=== Record excerpts ===
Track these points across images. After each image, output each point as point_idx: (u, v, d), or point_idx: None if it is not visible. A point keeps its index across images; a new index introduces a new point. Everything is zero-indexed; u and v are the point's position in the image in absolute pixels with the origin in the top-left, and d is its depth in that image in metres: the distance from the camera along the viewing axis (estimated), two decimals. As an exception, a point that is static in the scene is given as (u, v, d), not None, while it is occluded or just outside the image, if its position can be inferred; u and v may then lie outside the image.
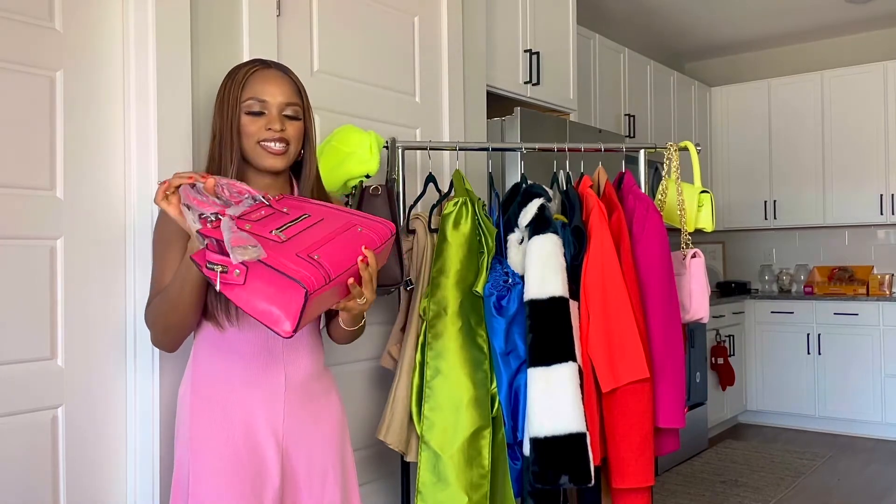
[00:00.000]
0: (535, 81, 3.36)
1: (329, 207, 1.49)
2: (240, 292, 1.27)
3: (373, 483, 2.38)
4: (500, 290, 2.10)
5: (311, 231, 1.39)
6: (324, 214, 1.46)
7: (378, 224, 1.50)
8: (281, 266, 1.26)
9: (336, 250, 1.37)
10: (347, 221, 1.47)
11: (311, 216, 1.43)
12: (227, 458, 1.48)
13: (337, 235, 1.41)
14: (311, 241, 1.36)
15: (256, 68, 1.54)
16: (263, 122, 1.51)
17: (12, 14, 1.64)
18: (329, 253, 1.35)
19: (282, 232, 1.35)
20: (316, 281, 1.28)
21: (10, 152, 1.64)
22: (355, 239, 1.43)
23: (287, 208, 1.43)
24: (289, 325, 1.26)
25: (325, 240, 1.38)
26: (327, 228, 1.42)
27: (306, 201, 1.49)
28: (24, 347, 1.66)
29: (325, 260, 1.33)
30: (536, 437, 2.00)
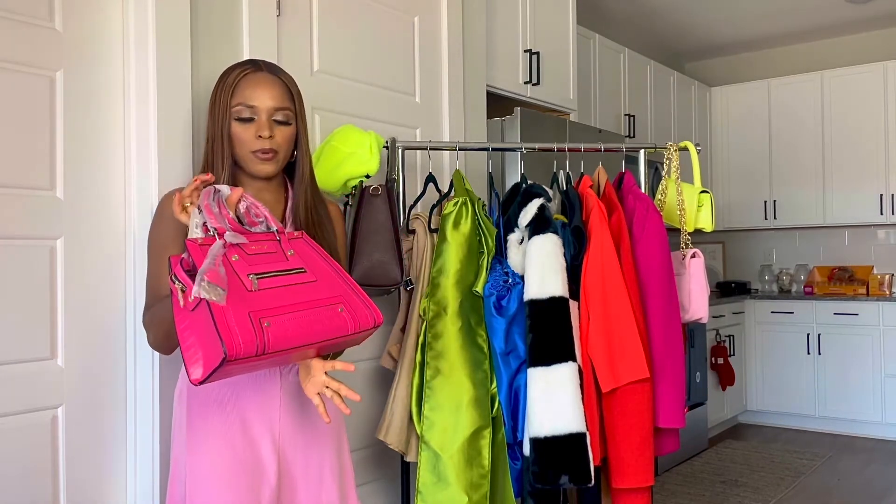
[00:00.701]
0: (535, 81, 3.36)
1: (332, 270, 1.44)
2: (185, 316, 1.27)
3: (373, 483, 2.38)
4: (500, 290, 2.10)
5: (290, 291, 1.35)
6: (320, 276, 1.42)
7: (364, 310, 1.43)
8: (220, 320, 1.24)
9: (296, 325, 1.32)
10: (336, 295, 1.41)
11: (306, 272, 1.40)
12: (224, 458, 1.48)
13: (312, 308, 1.36)
14: (279, 303, 1.32)
15: (247, 72, 1.53)
16: (253, 128, 1.51)
17: (12, 14, 1.64)
18: (285, 325, 1.31)
19: (260, 279, 1.32)
20: (244, 349, 1.25)
21: (10, 152, 1.64)
22: (328, 319, 1.37)
23: (292, 251, 1.41)
24: (198, 374, 1.26)
25: (295, 308, 1.34)
26: (309, 295, 1.37)
27: (317, 253, 1.45)
28: (24, 347, 1.66)
29: (274, 331, 1.29)
30: (536, 437, 2.00)
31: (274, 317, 1.30)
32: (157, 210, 1.53)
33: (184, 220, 1.35)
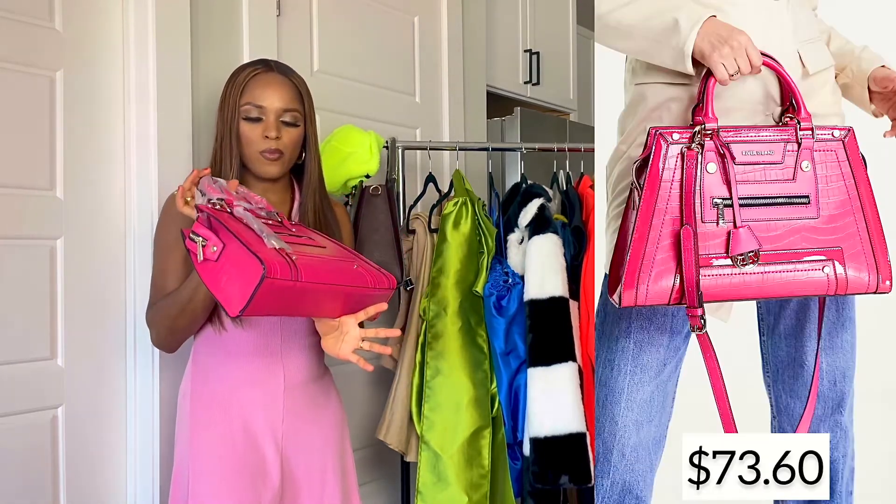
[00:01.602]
0: (535, 81, 3.35)
1: (339, 245, 1.47)
2: (210, 267, 1.26)
3: (373, 483, 2.38)
4: (500, 290, 2.10)
5: (305, 248, 1.37)
6: (328, 245, 1.45)
7: (378, 273, 1.45)
8: (253, 247, 1.24)
9: (318, 265, 1.34)
10: (348, 257, 1.44)
11: (314, 242, 1.42)
12: (227, 458, 1.48)
13: (328, 261, 1.39)
14: (299, 253, 1.33)
15: (258, 71, 1.53)
16: (261, 128, 1.50)
17: (12, 14, 1.64)
18: (309, 264, 1.32)
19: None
20: (280, 270, 1.25)
21: (10, 152, 1.64)
22: (346, 270, 1.40)
23: (296, 230, 1.42)
24: (238, 304, 1.23)
25: (313, 256, 1.36)
26: (323, 253, 1.40)
27: (319, 234, 1.48)
28: (24, 347, 1.66)
29: (303, 264, 1.30)
30: (536, 437, 2.00)
31: (301, 256, 1.32)
32: (164, 210, 1.54)
33: (187, 213, 1.35)
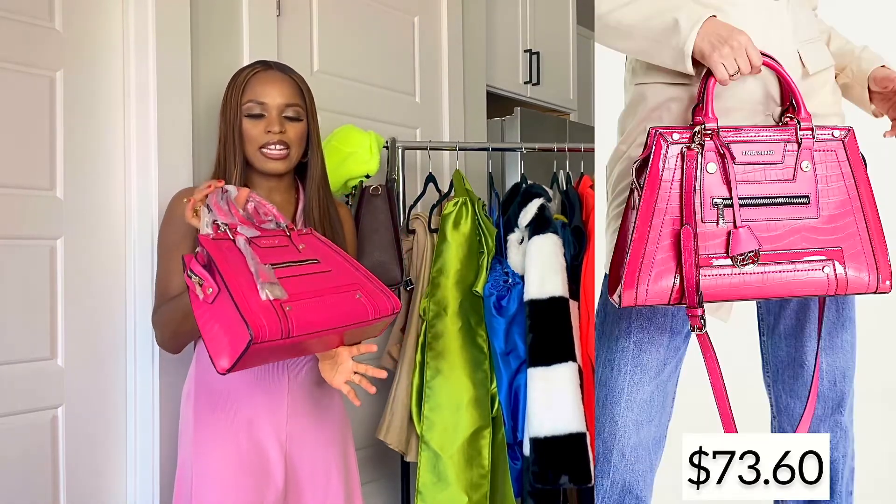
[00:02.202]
0: (535, 81, 3.35)
1: (345, 261, 1.44)
2: (205, 310, 1.27)
3: (373, 483, 2.38)
4: (500, 290, 2.10)
5: (307, 280, 1.35)
6: (334, 266, 1.42)
7: (382, 296, 1.41)
8: (244, 306, 1.23)
9: (317, 310, 1.32)
10: (352, 283, 1.40)
11: (320, 263, 1.40)
12: (231, 459, 1.48)
13: (330, 295, 1.36)
14: (298, 290, 1.32)
15: (257, 70, 1.54)
16: (263, 124, 1.50)
17: (12, 14, 1.64)
18: (307, 310, 1.30)
19: (276, 269, 1.32)
20: (270, 332, 1.24)
21: (10, 152, 1.64)
22: (347, 304, 1.37)
23: (303, 245, 1.40)
24: (225, 363, 1.24)
25: (314, 294, 1.34)
26: (325, 283, 1.37)
27: (328, 246, 1.45)
28: (24, 347, 1.66)
29: (296, 315, 1.28)
30: (536, 437, 2.00)
31: (295, 302, 1.30)
32: (168, 211, 1.53)
33: (194, 224, 1.34)
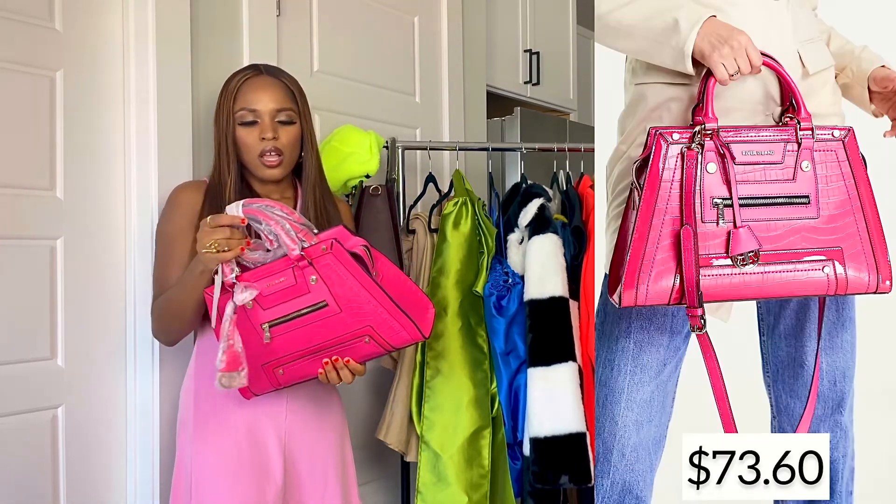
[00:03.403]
0: (535, 81, 3.35)
1: (362, 290, 1.30)
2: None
3: (373, 483, 2.38)
4: (500, 290, 2.10)
5: (308, 331, 1.31)
6: (346, 303, 1.30)
7: (399, 330, 1.31)
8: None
9: (313, 365, 1.35)
10: (362, 327, 1.31)
11: (327, 306, 1.30)
12: (231, 456, 1.48)
13: (332, 347, 1.32)
14: (295, 348, 1.32)
15: (248, 76, 1.55)
16: (257, 131, 1.51)
17: (12, 14, 1.64)
18: (301, 368, 1.35)
19: (273, 328, 1.32)
20: (257, 390, 1.38)
21: (10, 152, 1.64)
22: (351, 351, 1.34)
23: (315, 278, 1.30)
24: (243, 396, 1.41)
25: (312, 350, 1.33)
26: (330, 332, 1.31)
27: (347, 269, 1.30)
28: (24, 347, 1.66)
29: (288, 375, 1.35)
30: (536, 437, 2.00)
31: (288, 364, 1.34)
32: (168, 203, 1.54)
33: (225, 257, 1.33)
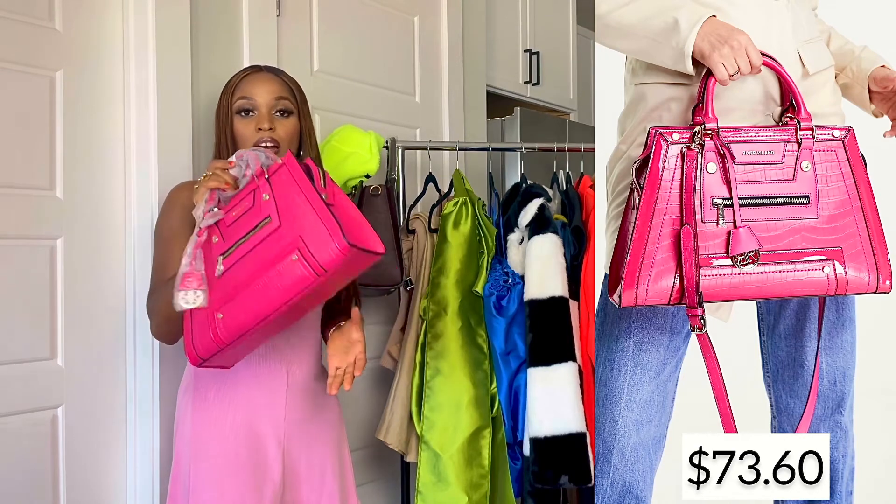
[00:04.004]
0: (535, 81, 3.35)
1: (303, 200, 1.25)
2: None
3: (373, 483, 2.38)
4: (500, 290, 2.10)
5: (250, 258, 1.27)
6: (286, 215, 1.26)
7: (327, 242, 1.20)
8: (186, 326, 1.33)
9: (247, 304, 1.26)
10: (294, 239, 1.23)
11: (270, 221, 1.27)
12: (229, 454, 1.48)
13: (264, 273, 1.24)
14: (236, 282, 1.27)
15: (247, 73, 1.57)
16: (254, 122, 1.51)
17: (12, 14, 1.64)
18: (236, 310, 1.26)
19: (226, 258, 1.29)
20: (204, 350, 1.30)
21: (10, 152, 1.64)
22: (281, 277, 1.23)
23: (267, 196, 1.28)
24: (188, 360, 1.34)
25: (248, 280, 1.26)
26: (266, 253, 1.25)
27: (295, 181, 1.27)
28: (24, 347, 1.66)
29: (225, 323, 1.27)
30: (536, 437, 2.00)
31: (226, 304, 1.27)
32: (167, 200, 1.54)
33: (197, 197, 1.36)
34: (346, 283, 1.37)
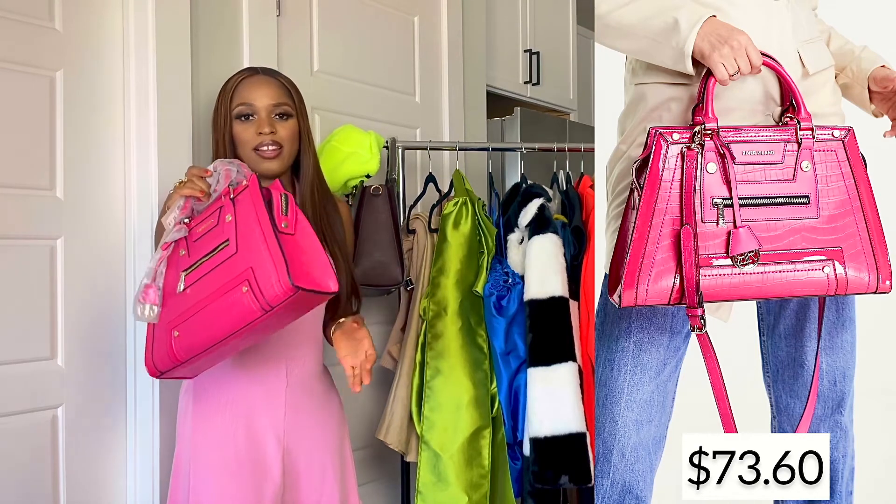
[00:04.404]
0: (535, 81, 3.35)
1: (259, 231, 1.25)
2: None
3: (373, 483, 2.38)
4: (500, 290, 2.10)
5: (208, 279, 1.28)
6: (243, 242, 1.26)
7: (273, 276, 1.19)
8: (149, 338, 1.34)
9: (200, 326, 1.27)
10: (245, 269, 1.22)
11: (228, 244, 1.28)
12: (229, 454, 1.49)
13: (217, 298, 1.25)
14: (194, 301, 1.28)
15: (244, 76, 1.56)
16: (254, 126, 1.51)
17: (12, 14, 1.64)
18: (191, 331, 1.28)
19: (188, 275, 1.29)
20: (162, 364, 1.32)
21: (10, 152, 1.64)
22: (230, 307, 1.23)
23: (230, 217, 1.29)
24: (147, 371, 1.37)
25: (203, 303, 1.27)
26: (222, 278, 1.26)
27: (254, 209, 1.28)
28: (24, 347, 1.66)
29: (180, 342, 1.28)
30: (536, 437, 2.00)
31: (182, 323, 1.29)
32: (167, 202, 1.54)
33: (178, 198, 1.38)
34: (299, 316, 1.35)
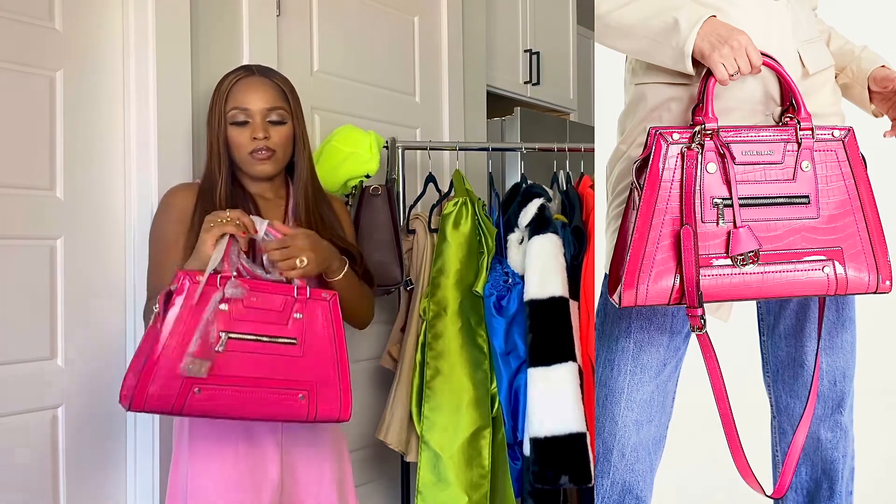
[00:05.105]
0: (535, 81, 3.35)
1: (331, 352, 1.35)
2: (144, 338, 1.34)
3: (373, 483, 2.38)
4: (500, 290, 2.10)
5: (258, 361, 1.28)
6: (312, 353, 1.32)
7: (335, 402, 1.34)
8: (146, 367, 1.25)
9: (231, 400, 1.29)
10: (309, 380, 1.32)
11: (295, 345, 1.32)
12: (227, 460, 1.48)
13: (266, 387, 1.29)
14: (231, 372, 1.27)
15: (239, 77, 1.55)
16: (249, 131, 1.51)
17: (12, 14, 1.64)
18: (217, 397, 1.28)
19: (232, 340, 1.28)
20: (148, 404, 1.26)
21: (10, 152, 1.64)
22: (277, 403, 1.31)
23: (300, 315, 1.33)
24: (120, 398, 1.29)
25: (246, 382, 1.28)
26: (277, 372, 1.30)
27: (331, 328, 1.36)
28: (24, 347, 1.66)
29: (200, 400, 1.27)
30: (536, 437, 2.00)
31: (211, 387, 1.26)
32: (161, 204, 1.55)
33: (209, 253, 1.32)
34: None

=== The task ===
Repeat the exact lines from the first line of the data through the line containing "13: (337, 235, 1.41)". Nothing else, no pictures.

=== Finished exercise ===
Track these points across images. After each image, output each point as point_idx: (u, v, d), or point_idx: None if it is not visible. A point keeps its index across images; a new index introduces a new point. Everything is zero-indexed; u and v are the point's position in the image in absolute pixels with the origin in the top-left, and d is its depth in that image in metres: the distance from the camera along the viewing axis (estimated), two decimals. As an exception, a point that is static in the scene is given as (u, v, d), not None, while it is occluded or just outside the image, if its position can be inferred; u and v may then lie outside the image.
[00:00.000]
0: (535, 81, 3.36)
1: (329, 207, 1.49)
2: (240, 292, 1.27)
3: (373, 483, 2.38)
4: (500, 290, 2.10)
5: (311, 231, 1.39)
6: (324, 214, 1.46)
7: (378, 224, 1.50)
8: (281, 266, 1.26)
9: (336, 250, 1.37)
10: (347, 221, 1.47)
11: (311, 216, 1.43)
12: (227, 458, 1.48)
13: (337, 235, 1.41)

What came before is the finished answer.